Pogba dinilai layak untuk mengisi satu tempat di sektor gelandang tengah. Ia berpasangan dengan dua pemain Manchester City, Bernardo Silva dan Fernandinho. Namun keberadaan Pogba mengundang tanda tanya dari banyak pihak. Layakkah ia masuk dalam susunan 11 terbaik musim ini?

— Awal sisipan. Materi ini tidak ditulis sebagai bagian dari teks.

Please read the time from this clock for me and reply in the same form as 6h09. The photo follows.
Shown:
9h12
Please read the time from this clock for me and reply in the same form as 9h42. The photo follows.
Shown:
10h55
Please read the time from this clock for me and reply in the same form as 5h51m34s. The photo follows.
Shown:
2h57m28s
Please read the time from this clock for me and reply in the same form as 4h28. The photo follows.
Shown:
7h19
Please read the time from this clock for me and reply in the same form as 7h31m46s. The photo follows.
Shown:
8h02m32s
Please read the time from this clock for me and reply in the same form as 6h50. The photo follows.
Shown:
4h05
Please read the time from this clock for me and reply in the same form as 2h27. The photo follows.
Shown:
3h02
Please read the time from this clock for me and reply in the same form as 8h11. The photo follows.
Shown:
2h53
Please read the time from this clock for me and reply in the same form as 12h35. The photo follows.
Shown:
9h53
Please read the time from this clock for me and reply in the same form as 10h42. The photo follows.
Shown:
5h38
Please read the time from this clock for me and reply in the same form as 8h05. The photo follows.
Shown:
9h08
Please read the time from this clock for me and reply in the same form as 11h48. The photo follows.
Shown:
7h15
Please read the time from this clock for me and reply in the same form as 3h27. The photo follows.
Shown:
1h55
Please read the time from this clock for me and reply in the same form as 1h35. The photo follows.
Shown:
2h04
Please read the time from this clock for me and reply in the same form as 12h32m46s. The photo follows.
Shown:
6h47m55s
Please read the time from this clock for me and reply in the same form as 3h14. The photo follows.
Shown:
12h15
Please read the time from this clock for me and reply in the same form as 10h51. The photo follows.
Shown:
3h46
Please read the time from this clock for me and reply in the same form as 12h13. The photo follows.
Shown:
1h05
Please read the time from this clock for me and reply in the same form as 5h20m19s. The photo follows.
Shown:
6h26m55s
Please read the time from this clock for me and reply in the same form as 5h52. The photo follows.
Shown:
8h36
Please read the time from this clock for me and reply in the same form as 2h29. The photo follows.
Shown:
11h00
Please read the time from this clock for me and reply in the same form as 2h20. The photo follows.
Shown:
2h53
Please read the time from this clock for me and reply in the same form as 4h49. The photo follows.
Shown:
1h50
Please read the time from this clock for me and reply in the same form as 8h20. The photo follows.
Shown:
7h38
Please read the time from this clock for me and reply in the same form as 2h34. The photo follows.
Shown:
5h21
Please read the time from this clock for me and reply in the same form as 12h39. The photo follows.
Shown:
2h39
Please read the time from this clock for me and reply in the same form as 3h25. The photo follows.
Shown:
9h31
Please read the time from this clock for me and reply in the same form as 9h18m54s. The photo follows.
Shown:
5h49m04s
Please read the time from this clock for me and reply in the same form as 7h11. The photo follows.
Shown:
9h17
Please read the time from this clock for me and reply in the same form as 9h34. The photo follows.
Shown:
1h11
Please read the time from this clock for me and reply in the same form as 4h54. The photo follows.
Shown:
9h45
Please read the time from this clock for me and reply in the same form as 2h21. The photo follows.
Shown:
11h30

Musim ini, Pogba bermain di Premier League dengan menyandang status sebagai juara dunia. Namun, perjalanan Pogba di United penuh dengan masalah. Memotong liburannya demi memperkuat United dan mendapatkan ban kapten, penampilan Pogba justru jauh dari harapan banyak penggemar United. Bahkan dalam tiga bulan terakhir tahun 2018, ia berkonflik dengan Jose Mourinho yang membuat statusnya sebagai pemain utama mulai tergusur ke bangku cadangan. Beberapa kali Pogba bahkan tidak bermain satu menit pun sebelum Mourinho dipecat.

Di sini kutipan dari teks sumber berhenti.